== THE PROBLEM ==
Please output the text lines from all the rows below as a numbered list, skipping any blank lines and leaving the pictures out.

Segment Start: DATA

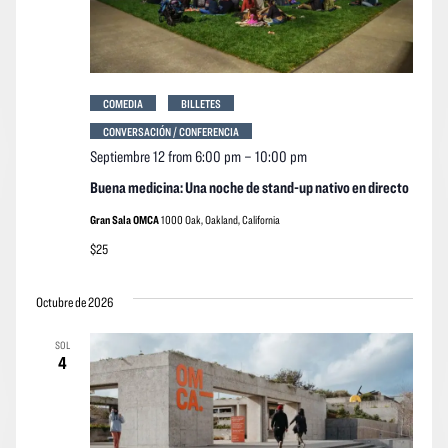
COMEDIA
BILLETES
CONVERSACIÓN / CONFERENCIA
Septiembre 12 from 6:00 pm
–
10:00 pm
Buena medicina: Una noche de stand-up nativo en directo
Gran Sala OMCA
1000 Oak, Oakland, California
$25
Octubre de 2026
SOL
4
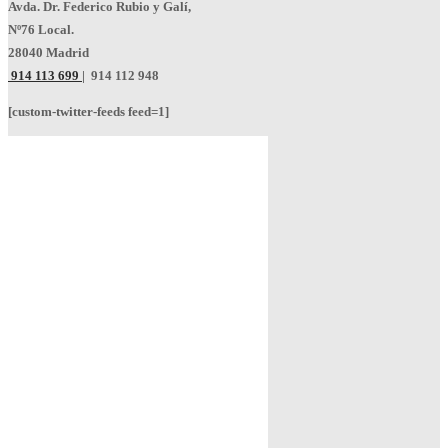
Avda. Dr. Federico Rubio y Galí,
Nº76 Local.
28040 Madrid
914 113 699
|
914 112 948
[custom-twitter-feeds feed=1]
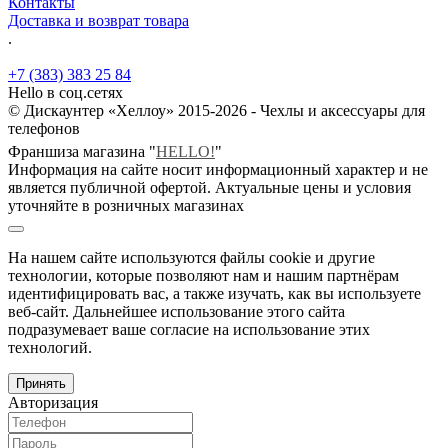
Контакты
Доставка и возврат товара
.
+7 (383) 383 25 84
Hello в соц.сетях
© Дискаунтер «Хеллоу» 2015-2026 - Чехлы и аксессуары для
телефонов
Франшиза магазина "
HELLO!
"
Информация на сайте носит информационный характер и не
является публичной офертой. Актуальные цены и условия
уточняйте в розничных магазинах
На нашем сайте используются файлы cookie и другие
технологии, которые позволяют нам и нашим партнёрам
идентифицировать вас, а также изучать, как вы используете
веб-сайт. Дальнейшее использование этого сайта
подразумевает ваше согласие на использование этих
технологий.
Принять
Авторизация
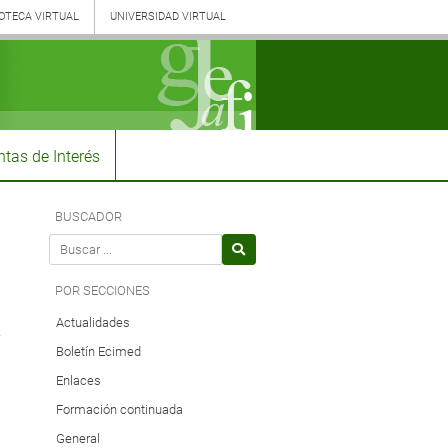
IOTECA VIRTUAL
UNIVERSIDAD VIRTUAL
tas de Interés
r
ecer
ir
BUSCADOR
Search for
ño
POR SECCIONES
Actualidades
e.
Boletín Ecimed
Enlaces
Formación continuada
General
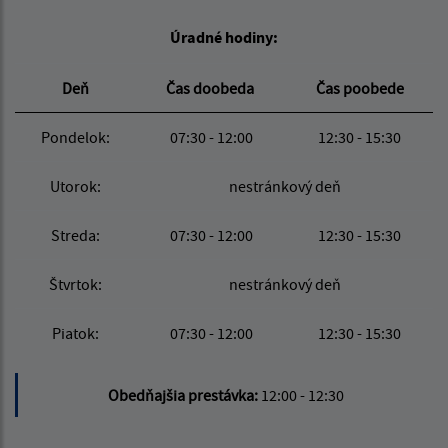
Úradné hodiny:
Deň
Čas doobeda
Čas poobede
Pondelok:
07:30 - 12:00
12:30 - 15:30
Utorok:
nestránkový deň
Streda:
07:30 - 12:00
12:30 - 15:30
Štvrtok:
nestránkový deň
Piatok:
07:30 - 12:00
12:30 - 15:30
Obedňajšia prestávka:
12:00 - 12:30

Segment End: DATA

== OUTPUT BELOW ==
1. COMEDIA
2. BILLETES
3. CONVERSACIÓN / CONFERENCIA
4. Septiembre 12 from 6:00 pm
5. –
6. 10:00 pm
7. Buena medicina: Una noche de stand-up nativo en directo
8. Gran Sala OMCA
9. 1000 Oak, Oakland, California
10. $25
11. Octubre de 2026
12. SOL
13. 4
14. Avda. Dr. Federico Rubio y Galí,
15. Nº76 Local.
16. 28040 Madrid
17. 914 113 699
18. |
19. 914 112 948
20. [custom-twitter-feeds feed=1]
21. Контакты
22. Доставка и возврат товара
23. .
24. +7 (383) 383 25 84
25. Hello в соц.сетях
26. © Дискаунтер «Хеллоу» 2015-2026 - Чехлы и аксессуары для
27. телефонов
28. Франшиза магазина "
29. HELLO!
30. "
31. Информация на сайте носит информационный характер и не
32. является публичной офертой. Актуальные цены и условия
33. уточняйте в розничных магазинах
34. На нашем сайте используются файлы cookie и другие
35. технологии, которые позволяют нам и нашим партнёрам
36. идентифицировать вас, а также изучать, как вы используете
37. веб-сайт. Дальнейшее использование этого сайта
38. подразумевает ваше согласие на использование этих
39. технологий.
40. Принять
41. Авторизация
42. IOTECA VIRTUAL
43. UNIVERSIDAD VIRTUAL
44. tas de Interés
45. r
46. ecer
47. ir
48. BUSCADOR
49. Search for
50. ño
51. POR SECCIONES
52. Actualidades
53. e.
54. Boletín Ecimed
55. Enlaces
56. Formación continuada
57. General
58. Úradné hodiny:
59. Deň
60. Čas doobeda
61. Čas poobede
62. Pondelok:
63. 07:30 - 12:00
64. 12:30 - 15:30
65. Utorok:
66. nestránkový deň
67. Streda:
68. 07:30 - 12:00
69. 12:30 - 15:30
70. Štvrtok:
71. nestránkový deň
72. Piatok:
73. 07:30 - 12:00
74. 12:30 - 15:30
75. Obedňajšia prestávka:
76. 12:00 - 12:30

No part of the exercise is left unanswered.